··· Data extract ···

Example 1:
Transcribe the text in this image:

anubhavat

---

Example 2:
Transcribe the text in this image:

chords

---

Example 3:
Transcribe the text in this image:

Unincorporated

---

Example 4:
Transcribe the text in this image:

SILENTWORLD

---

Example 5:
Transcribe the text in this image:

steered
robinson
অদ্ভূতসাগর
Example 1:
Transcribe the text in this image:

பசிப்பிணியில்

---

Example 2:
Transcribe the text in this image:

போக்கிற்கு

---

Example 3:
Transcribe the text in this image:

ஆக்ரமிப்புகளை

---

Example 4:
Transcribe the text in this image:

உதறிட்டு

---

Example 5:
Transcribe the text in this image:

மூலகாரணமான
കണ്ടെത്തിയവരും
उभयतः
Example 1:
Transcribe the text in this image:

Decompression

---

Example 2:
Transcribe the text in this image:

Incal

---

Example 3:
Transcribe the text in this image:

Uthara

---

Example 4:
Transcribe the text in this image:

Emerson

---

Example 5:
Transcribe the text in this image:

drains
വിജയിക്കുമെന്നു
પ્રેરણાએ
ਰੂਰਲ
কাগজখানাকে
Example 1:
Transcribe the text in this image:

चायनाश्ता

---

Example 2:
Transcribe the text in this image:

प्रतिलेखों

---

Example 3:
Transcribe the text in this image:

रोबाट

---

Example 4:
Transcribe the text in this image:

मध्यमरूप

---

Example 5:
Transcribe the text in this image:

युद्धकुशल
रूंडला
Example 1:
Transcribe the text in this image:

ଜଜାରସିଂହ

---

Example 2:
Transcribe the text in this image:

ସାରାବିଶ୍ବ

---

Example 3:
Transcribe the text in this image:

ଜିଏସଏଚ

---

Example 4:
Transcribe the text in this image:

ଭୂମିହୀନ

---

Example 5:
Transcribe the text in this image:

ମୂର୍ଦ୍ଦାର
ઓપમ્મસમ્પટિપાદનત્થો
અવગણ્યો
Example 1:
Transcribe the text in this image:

···

_What the exercise asks:_ Every line above is to be transcribed exactly.

_Answer area:_
Example 1:
Transcribe the text in this image:

anubhavat

---

Example 2:
Transcribe the text in this image:

chords

---

Example 3:
Transcribe the text in this image:

Unincorporated

---

Example 4:
Transcribe the text in this image:

SILENTWORLD

---

Example 5:
Transcribe the text in this image:

steered
robinson
অদ্ভূতসাগর
Example 1:
Transcribe the text in this image:

பசிப்பிணியில்

---

Example 2:
Transcribe the text in this image:

போக்கிற்கு

---

Example 3:
Transcribe the text in this image:

ஆக்ரமிப்புகளை

---

Example 4:
Transcribe the text in this image:

உதறிட்டு

---

Example 5:
Transcribe the text in this image:

மூலகாரணமான
കണ്ടെത്തിയവരും
उभयतः
Example 1:
Transcribe the text in this image:

Decompression

---

Example 2:
Transcribe the text in this image:

Incal

---

Example 3:
Transcribe the text in this image:

Uthara

---

Example 4:
Transcribe the text in this image:

Emerson

---

Example 5:
Transcribe the text in this image:

drains
വിജയിക്കുമെന്നു
પ્રેરણાએ
ਰੂਰਲ
কাগজখানাকে
Example 1:
Transcribe the text in this image:

चायनाश्ता

---

Example 2:
Transcribe the text in this image:

प्रतिलेखों

---

Example 3:
Transcribe the text in this image:

रोबाट

---

Example 4:
Transcribe the text in this image:

मध्यमरूप

---

Example 5:
Transcribe the text in this image:

युद्धकुशल
रूंडला
Example 1:
Transcribe the text in this image:

ଜଜାରସିଂହ

---

Example 2:
Transcribe the text in this image:

ସାରାବିଶ୍ବ

---

Example 3:
Transcribe the text in this image:

ଜିଏସଏଚ

---

Example 4:
Transcribe the text in this image:

ଭୂମିହୀନ

---

Example 5:
Transcribe the text in this image:

ମୂର୍ଦ୍ଦାର
ઓપમ્મસમ્પટિપાદનત્થો
અવગણ્યો
Example 1:
Transcribe the text in this image:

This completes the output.